Student Nonviolent Coordinating Committee
STATEMENT OF PURPOSE
1960
Constitution of the Student Nonviolent Coordinating Committee Originally adopted spring 1960, Raleigh, North Carolina
As revised 29 April 1962
We affirm the philosophical or religious ideal of nonviolence as the foundation of our purpose, the presupposition of our faith, and the manner of our action. Nonviolence as it grows from the Judaeo-Christian tradition seeks a social order of justice permeated by love. Integration of human endeavor represents the crucial first step towards such a society.

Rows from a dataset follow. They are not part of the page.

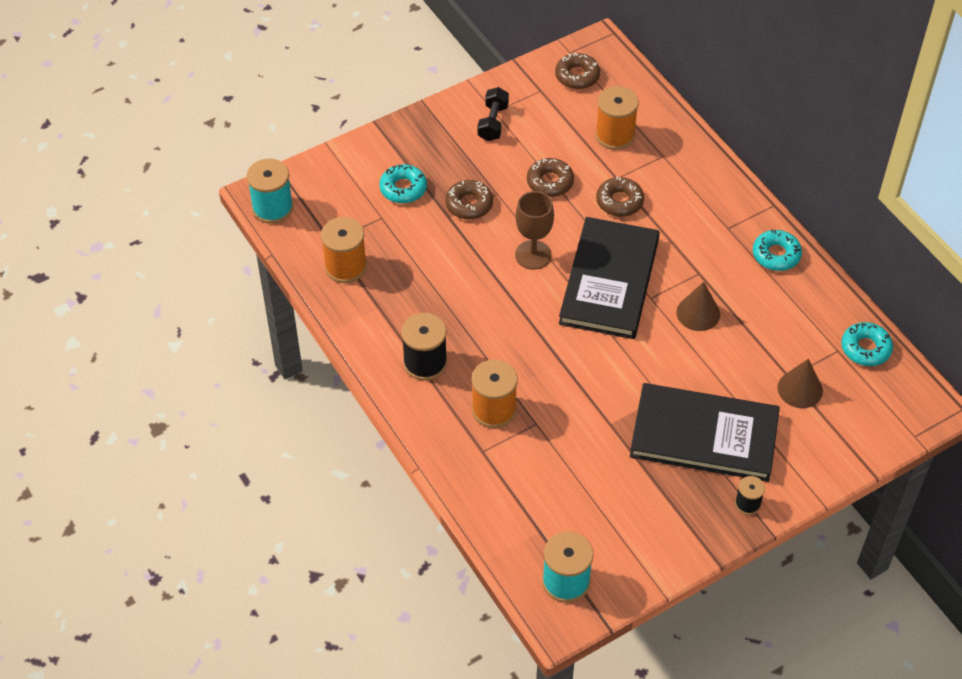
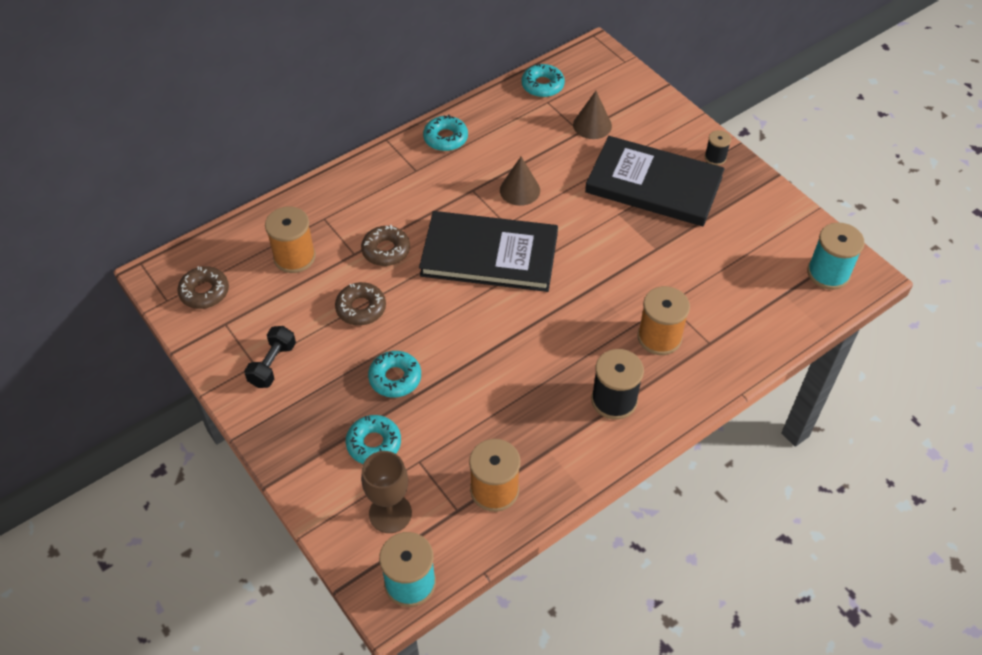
camera: 95 degrees left, 0 degrees up
brown donut [445,180,493,220] -> turquoise donut [368,351,421,398]
black dumbbell [478,87,509,141] -> black dumbbell turned 75 degrees counterclockwise [244,326,296,388]
brown goblet [515,191,554,270] -> brown goblet moved to [361,451,412,533]
black book [630,383,780,482] -> black book turned 75 degrees counterclockwise [585,136,725,226]

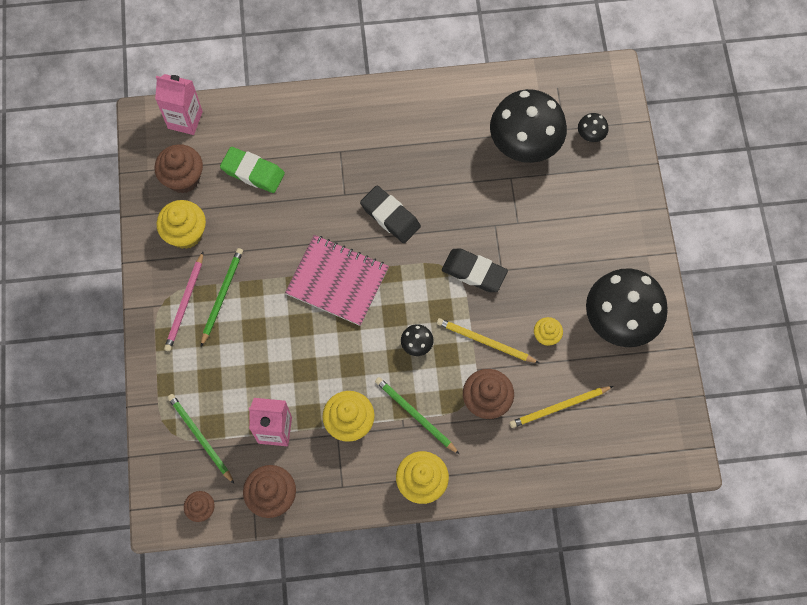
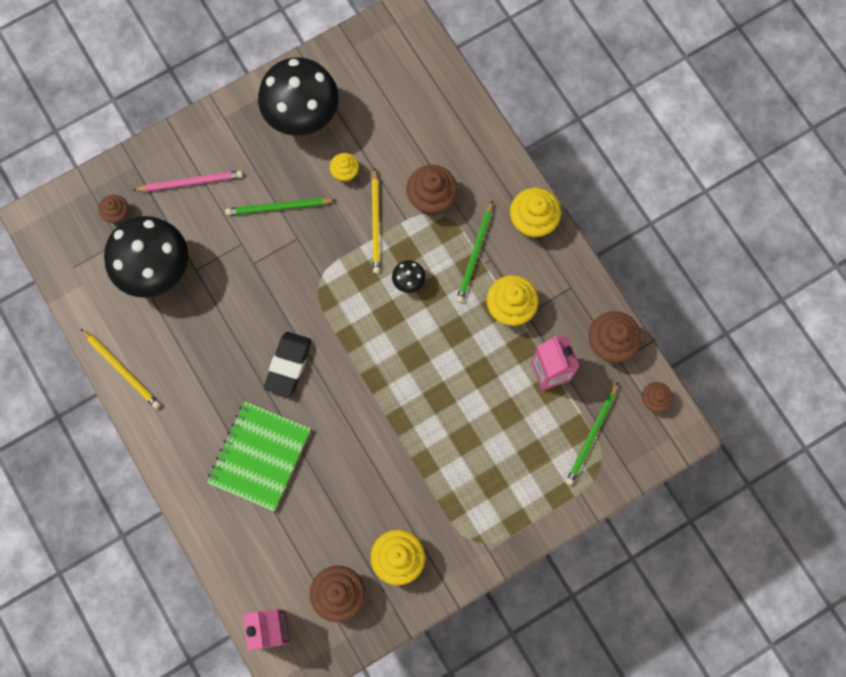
camera: 115 degrees left, 5 degrees up
pink pencil [164,252,203,351] -> pink pencil moved to [133,171,243,192]
green pencil [201,248,243,346] -> green pencil moved to [225,198,336,215]
green eraser [220,147,285,193] -> none
pink notebook [285,235,389,326] -> none
black eraser [442,248,508,292] -> none
yellow pencil [509,386,613,428] -> yellow pencil moved to [80,328,160,409]
black mushroom [578,113,609,142] -> brown cupcake [98,194,128,224]
none -> green notebook [207,401,311,511]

Through nonviolence, courage displaces fear; love transforms hate. Acceptance dissipates prejudice; hopes ends despair. Peace dominates war; faith reconciles doubt. Mutual regard cancels enmity. Justice for all overcomes injustice. The redemptive community supersedes systems of gross social immorality.
Love is the central motif of nonviolence. Love is the force by which God binds man to himself and man to man. Such love goes to the extreme; it remains loving and forgiving even in the midst of hostility. It matches the capacity of evil to inflict suffering with an even more enduring capacity to absorb evil, all the while persisting in love.
By appealing to conscience and standing on the moral nature of human existence, nonviolence nurtures the atmosphere in which reconciliation and justice become actual possibilities.